- [Exercise instructions]: Print every line of the entries below word for word, but leave the pictures out.

- [Data for the task]:
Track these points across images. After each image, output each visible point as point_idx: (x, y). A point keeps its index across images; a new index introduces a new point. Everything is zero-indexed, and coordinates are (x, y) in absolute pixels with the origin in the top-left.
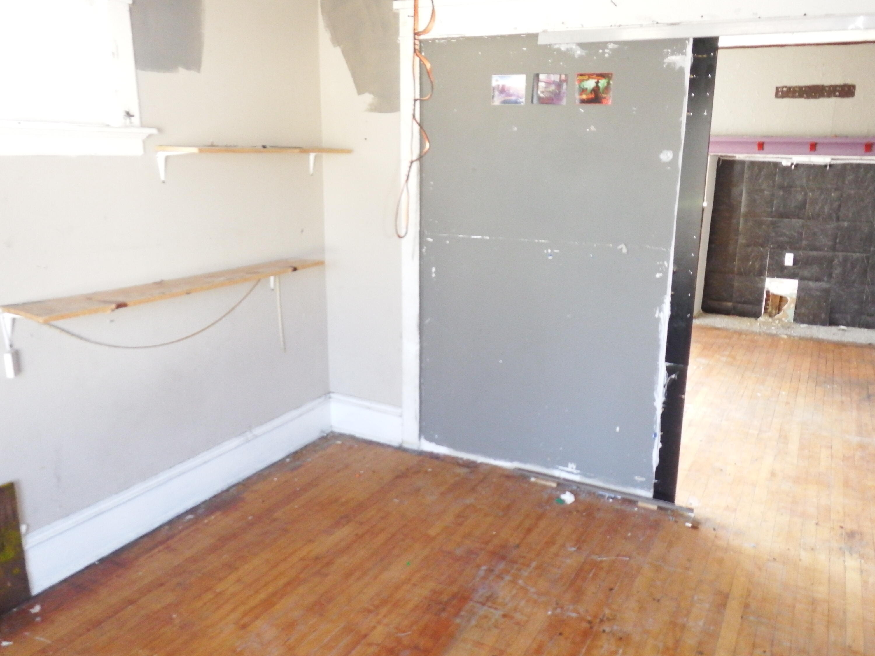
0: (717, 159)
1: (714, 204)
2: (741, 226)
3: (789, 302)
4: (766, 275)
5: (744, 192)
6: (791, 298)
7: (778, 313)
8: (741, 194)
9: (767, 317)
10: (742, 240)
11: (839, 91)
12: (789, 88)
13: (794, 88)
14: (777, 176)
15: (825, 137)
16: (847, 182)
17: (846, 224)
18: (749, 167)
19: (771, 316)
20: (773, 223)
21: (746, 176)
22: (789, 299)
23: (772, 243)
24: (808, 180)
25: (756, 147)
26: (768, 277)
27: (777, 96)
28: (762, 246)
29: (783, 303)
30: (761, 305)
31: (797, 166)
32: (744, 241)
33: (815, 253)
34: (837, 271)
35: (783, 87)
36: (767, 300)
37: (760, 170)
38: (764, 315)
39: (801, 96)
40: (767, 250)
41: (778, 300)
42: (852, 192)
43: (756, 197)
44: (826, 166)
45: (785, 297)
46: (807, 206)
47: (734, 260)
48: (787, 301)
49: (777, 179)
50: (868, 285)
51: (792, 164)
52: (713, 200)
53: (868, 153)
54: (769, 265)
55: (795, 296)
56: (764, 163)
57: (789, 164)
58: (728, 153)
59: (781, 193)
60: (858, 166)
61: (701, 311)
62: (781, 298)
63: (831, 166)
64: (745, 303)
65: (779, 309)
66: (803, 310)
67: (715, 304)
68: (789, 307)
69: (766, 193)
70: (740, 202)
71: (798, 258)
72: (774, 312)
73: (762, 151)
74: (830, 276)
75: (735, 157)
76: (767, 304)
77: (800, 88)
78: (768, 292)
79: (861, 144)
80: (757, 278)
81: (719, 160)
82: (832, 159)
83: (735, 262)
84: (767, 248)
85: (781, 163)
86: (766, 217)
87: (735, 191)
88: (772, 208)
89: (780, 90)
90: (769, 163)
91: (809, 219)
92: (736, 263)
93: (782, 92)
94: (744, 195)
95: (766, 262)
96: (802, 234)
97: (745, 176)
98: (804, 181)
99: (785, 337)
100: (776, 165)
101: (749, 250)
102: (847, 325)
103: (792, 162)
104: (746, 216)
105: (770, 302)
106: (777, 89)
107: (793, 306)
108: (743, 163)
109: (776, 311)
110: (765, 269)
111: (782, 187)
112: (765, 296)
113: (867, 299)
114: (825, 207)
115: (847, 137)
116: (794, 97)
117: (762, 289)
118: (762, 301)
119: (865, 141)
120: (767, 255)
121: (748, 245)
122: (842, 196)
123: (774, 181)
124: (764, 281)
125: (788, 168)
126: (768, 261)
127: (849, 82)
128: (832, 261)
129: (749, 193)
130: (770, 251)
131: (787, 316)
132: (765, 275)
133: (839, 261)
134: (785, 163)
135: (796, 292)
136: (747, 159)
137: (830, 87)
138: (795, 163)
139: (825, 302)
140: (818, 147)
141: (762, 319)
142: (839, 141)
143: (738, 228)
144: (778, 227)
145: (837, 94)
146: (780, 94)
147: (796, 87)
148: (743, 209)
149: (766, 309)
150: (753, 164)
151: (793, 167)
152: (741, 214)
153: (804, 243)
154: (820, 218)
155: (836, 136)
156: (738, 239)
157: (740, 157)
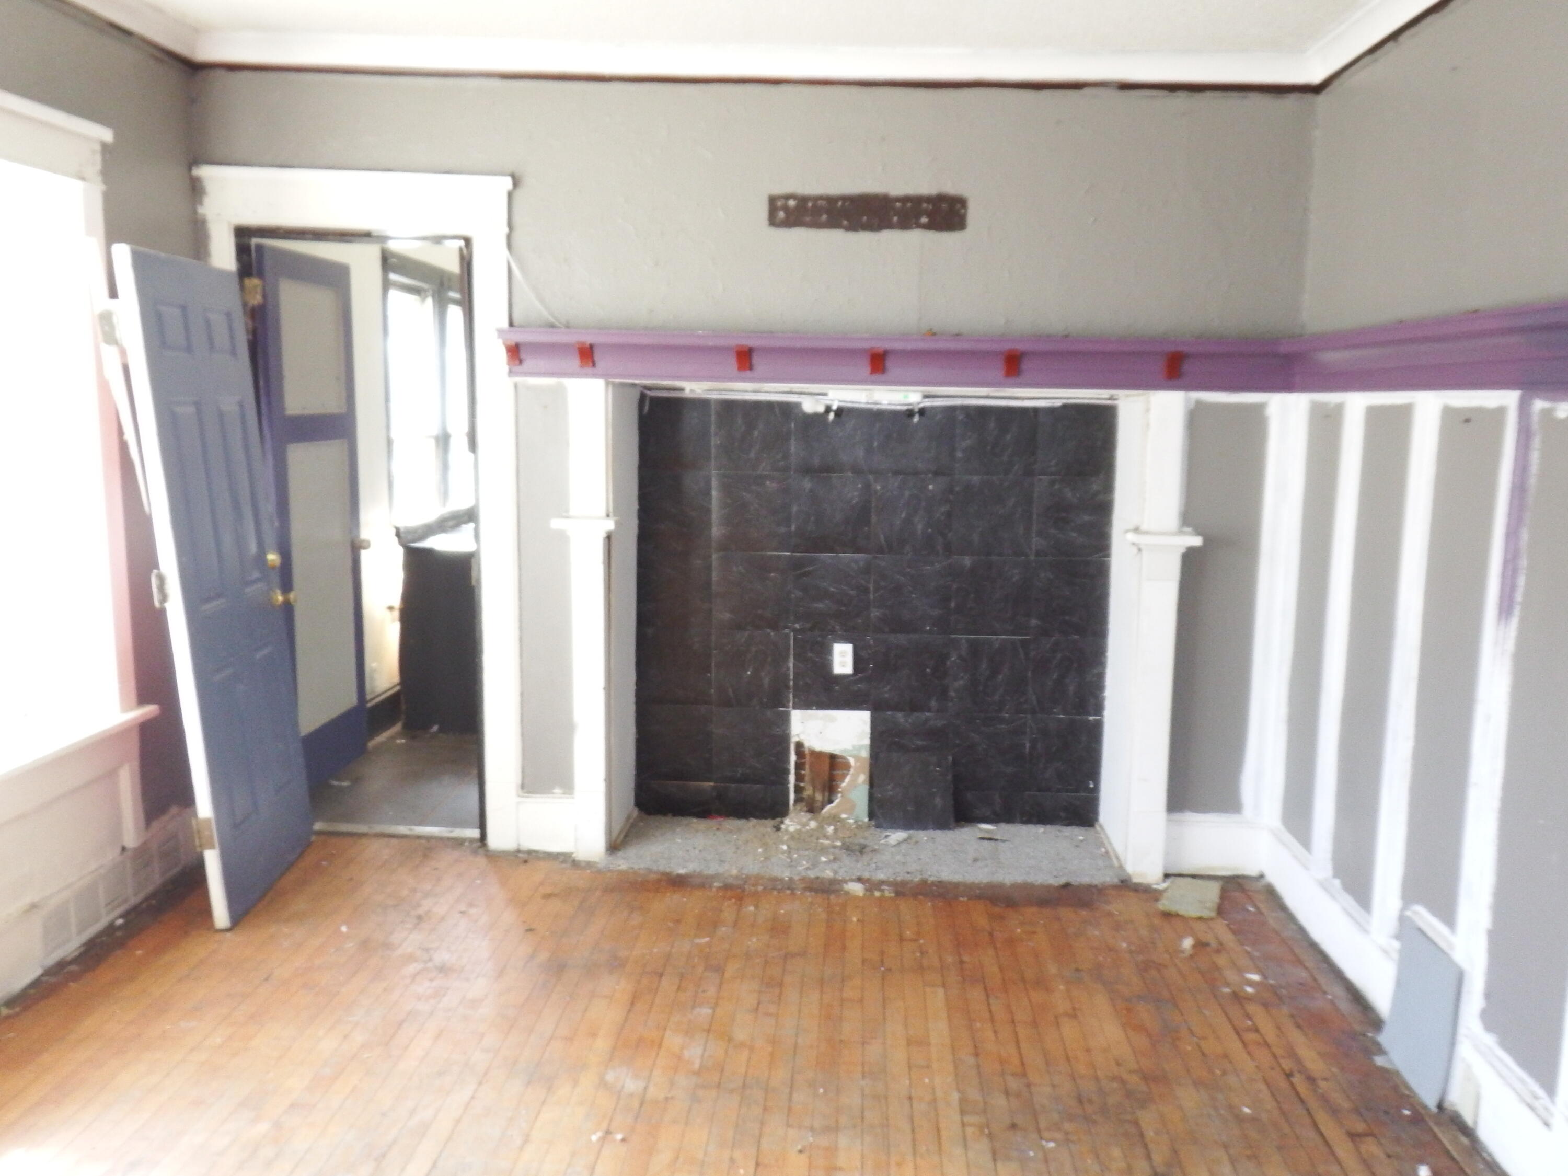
0: (638, 396)
1: (640, 518)
2: (715, 576)
3: (852, 771)
4: (791, 704)
5: (714, 483)
6: (857, 758)
7: (831, 802)
8: (708, 493)
9: (805, 816)
10: (723, 615)
11: (929, 214)
12: (803, 200)
13: (816, 199)
14: (793, 442)
15: (905, 337)
16: (959, 454)
17: (967, 561)
18: (718, 415)
19: (812, 809)
20: (797, 565)
21: (715, 441)
22: (852, 761)
23: (798, 619)
24: (869, 451)
25: (733, 361)
26: (794, 708)
27: (773, 221)
28: (774, 626)
29: (838, 772)
30: (786, 782)
31: (840, 412)
32: (727, 616)
33: (901, 639)
34: (958, 683)
35: (788, 197)
36: (799, 766)
37: (750, 426)
38: (795, 809)
39: (833, 224)
40: (787, 636)
41: (826, 767)
42: (976, 479)
43: (748, 496)
44: (910, 413)
45: (842, 757)
46: (874, 519)
47: (708, 669)
48: (847, 766)
49: (793, 449)
50: (1033, 712)
51: (828, 409)
52: (635, 506)
53: (1012, 380)
54: (796, 675)
55: (865, 754)
56: (757, 406)
57: (821, 409)
58: (661, 377)
59: (807, 484)
60: (983, 412)
61: (636, 812)
62: (833, 757)
63: (922, 412)
64: (744, 780)
65: (830, 788)
66: (889, 790)
67: (672, 787)
68: (853, 784)
69: (771, 485)
70: (708, 511)
71: (863, 654)
72: (819, 797)
73: (748, 373)
74: (943, 694)
75: (681, 390)
76: (799, 778)
77: (831, 200)
78: (799, 745)
79: (995, 354)
80: (769, 713)
81: (643, 397)
82: (926, 396)
83: (710, 672)
84: (787, 631)
85: (798, 405)
86: (776, 550)
87: (691, 481)
88: (789, 527)
89: (779, 203)
90: (770, 406)
91: (881, 550)
92: (713, 675)
93: (786, 208)
94: (714, 493)
95: (788, 669)
96: (866, 591)
97: (713, 443)
98: (860, 453)
99: (857, 889)
100: (787, 410)
101: (742, 637)
102: (994, 819)
103: (829, 403)
104: (724, 547)
105: (806, 772)
106: (772, 200)
107: (863, 778)
108: (702, 404)
109: (823, 795)
110: (788, 687)
111: (807, 470)
112: (793, 758)
113: (1033, 747)
114: (916, 520)
115: (958, 336)
116: (816, 225)
117: (784, 739)
118: (787, 772)
119: (1007, 346)
120: (789, 649)
121: (740, 627)
122: (951, 491)
123: (786, 457)
124: (785, 720)
125: (817, 419)
126: (791, 665)
127: (950, 188)
128: (943, 658)
129: (727, 489)
130: (795, 639)
131: (851, 809)
132: (788, 702)
133: (960, 657)
134: (810, 406)
135: (867, 741)
136: (714, 396)
137: (905, 199)
138: (835, 407)
139: (939, 765)
140: (890, 363)
141: (790, 824)
142: (941, 345)
143: (708, 584)
144: (806, 574)
145: (924, 220)
146: (781, 215)
147: (821, 198)
148: (716, 531)
149: (798, 790)
150: (729, 407)
151: (831, 416)
152: (714, 544)
153: (875, 613)
154: (908, 548)
155: (933, 334)
156: (710, 610)
157: (693, 389)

- [Answer]:
Track these points across images. After each image, output each visible point as point_idx: (x, y). A point keeps its index across images; a new index introduces a new point. Everything is zero-indexed, and coordinates are (x, y) in absolute pixels with the origin in the top-left.
0: (717, 159)
1: (714, 204)
2: (741, 226)
3: (789, 302)
4: (766, 275)
5: (744, 192)
6: (791, 298)
7: (778, 313)
8: (741, 194)
9: (767, 317)
10: (742, 240)
11: (839, 91)
12: (789, 88)
13: (794, 88)
14: (777, 176)
15: (825, 137)
16: (847, 182)
17: (846, 224)
18: (749, 167)
19: (771, 316)
20: (773, 223)
21: (746, 176)
22: (789, 299)
23: (772, 243)
24: (808, 180)
25: (756, 147)
26: (768, 277)
27: (777, 96)
28: (762, 246)
29: (783, 303)
30: (761, 305)
31: (797, 166)
32: (744, 241)
33: (815, 253)
34: (837, 271)
35: (783, 87)
36: (767, 300)
37: (760, 170)
38: (764, 315)
39: (801, 96)
40: (767, 250)
41: (778, 300)
42: (852, 192)
43: (756, 197)
44: (826, 166)
45: (785, 297)
46: (807, 206)
47: (734, 260)
48: (787, 301)
49: (777, 179)
50: (868, 285)
51: (792, 164)
52: (713, 200)
53: (868, 153)
54: (769, 265)
55: (795, 296)
56: (764, 163)
57: (789, 164)
58: (728, 153)
59: (781, 193)
60: (858, 166)
61: (701, 311)
62: (781, 298)
63: (831, 166)
64: (745, 303)
65: (779, 309)
66: (803, 310)
67: (715, 304)
68: (789, 307)
69: (766, 193)
70: (740, 202)
71: (798, 258)
72: (774, 312)
73: (762, 151)
74: (830, 276)
75: (735, 157)
76: (767, 304)
77: (800, 88)
78: (768, 292)
79: (861, 144)
80: (757, 278)
81: (719, 160)
82: (832, 159)
83: (735, 262)
84: (767, 248)
85: (781, 163)
86: (766, 217)
87: (735, 191)
88: (772, 208)
89: (780, 90)
90: (769, 163)
91: (809, 219)
92: (736, 263)
93: (782, 92)
94: (744, 195)
95: (766, 262)
96: (802, 234)
97: (745, 176)
98: (804, 181)
99: (785, 337)
100: (776, 165)
101: (749, 250)
102: (847, 325)
103: (792, 162)
104: (746, 216)
105: (770, 302)
106: (777, 89)
107: (793, 306)
108: (743, 163)
109: (776, 311)
110: (765, 269)
111: (782, 187)
112: (765, 296)
113: (867, 299)
114: (825, 207)
115: (847, 137)
116: (794, 97)
117: (762, 289)
118: (762, 301)
119: (865, 141)
120: (767, 255)
121: (748, 245)
122: (842, 196)
123: (774, 181)
124: (764, 281)
125: (788, 168)
126: (768, 261)
127: (849, 82)
128: (832, 261)
129: (749, 193)
130: (770, 251)
131: (787, 316)
132: (765, 275)
133: (839, 261)
134: (785, 163)
135: (796, 292)
136: (747, 159)
137: (830, 87)
138: (795, 163)
139: (825, 302)
140: (818, 147)
141: (762, 319)
142: (839, 141)
143: (738, 228)
144: (778, 227)
145: (837, 94)
146: (780, 94)
147: (796, 87)
148: (743, 209)
149: (766, 309)
150: (753, 164)
151: (793, 167)
152: (741, 214)
153: (804, 243)
154: (820, 218)
155: (836, 136)
156: (738, 239)
157: (740, 157)
0: (638, 396)
1: (640, 518)
2: (715, 576)
3: (852, 771)
4: (791, 704)
5: (714, 483)
6: (857, 758)
7: (831, 802)
8: (708, 493)
9: (805, 816)
10: (723, 615)
11: (929, 214)
12: (803, 200)
13: (816, 199)
14: (793, 442)
15: (905, 337)
16: (959, 454)
17: (967, 561)
18: (718, 415)
19: (812, 809)
20: (797, 565)
21: (715, 441)
22: (852, 761)
23: (798, 619)
24: (869, 451)
25: (733, 361)
26: (794, 708)
27: (773, 221)
28: (774, 626)
29: (838, 772)
30: (786, 782)
31: (840, 412)
32: (727, 616)
33: (901, 639)
34: (958, 683)
35: (788, 197)
36: (799, 766)
37: (750, 426)
38: (795, 809)
39: (833, 224)
40: (787, 636)
41: (826, 767)
42: (976, 479)
43: (748, 496)
44: (910, 413)
45: (842, 757)
46: (874, 519)
47: (708, 669)
48: (847, 766)
49: (793, 449)
50: (1033, 712)
51: (828, 409)
52: (635, 506)
53: (1012, 380)
54: (796, 675)
55: (865, 754)
56: (757, 406)
57: (821, 409)
58: (661, 377)
59: (807, 484)
60: (983, 412)
61: (636, 812)
62: (833, 757)
63: (922, 412)
64: (744, 780)
65: (830, 788)
66: (889, 790)
67: (672, 787)
68: (853, 784)
69: (771, 485)
70: (708, 511)
71: (863, 654)
72: (819, 797)
73: (748, 373)
74: (943, 694)
75: (681, 390)
76: (799, 778)
77: (831, 200)
78: (799, 745)
79: (995, 354)
80: (769, 713)
81: (643, 397)
82: (926, 396)
83: (710, 672)
84: (787, 631)
85: (798, 405)
86: (776, 550)
87: (691, 481)
88: (789, 527)
89: (779, 203)
90: (770, 406)
91: (881, 550)
92: (713, 675)
93: (786, 208)
94: (714, 493)
95: (788, 669)
96: (866, 591)
97: (713, 443)
98: (860, 453)
99: (857, 889)
100: (787, 410)
101: (742, 637)
102: (994, 819)
103: (829, 403)
104: (724, 547)
105: (806, 772)
106: (772, 200)
107: (863, 778)
108: (702, 404)
109: (823, 795)
110: (788, 687)
111: (807, 470)
112: (793, 758)
113: (1033, 747)
114: (916, 520)
115: (958, 336)
116: (816, 225)
117: (784, 739)
118: (787, 772)
119: (1007, 346)
120: (789, 649)
121: (740, 627)
122: (951, 491)
123: (786, 457)
124: (785, 720)
125: (817, 419)
126: (791, 665)
127: (950, 188)
128: (943, 658)
129: (727, 489)
130: (795, 639)
131: (851, 809)
132: (788, 702)
133: (960, 657)
134: (810, 406)
135: (867, 741)
136: (714, 396)
137: (905, 199)
138: (835, 407)
139: (939, 765)
140: (890, 363)
141: (790, 824)
142: (941, 345)
143: (708, 584)
144: (806, 574)
145: (924, 220)
146: (781, 215)
147: (821, 198)
148: (716, 531)
149: (798, 790)
150: (729, 407)
151: (831, 416)
152: (714, 544)
153: (875, 613)
154: (908, 548)
155: (933, 334)
156: (710, 610)
157: (693, 389)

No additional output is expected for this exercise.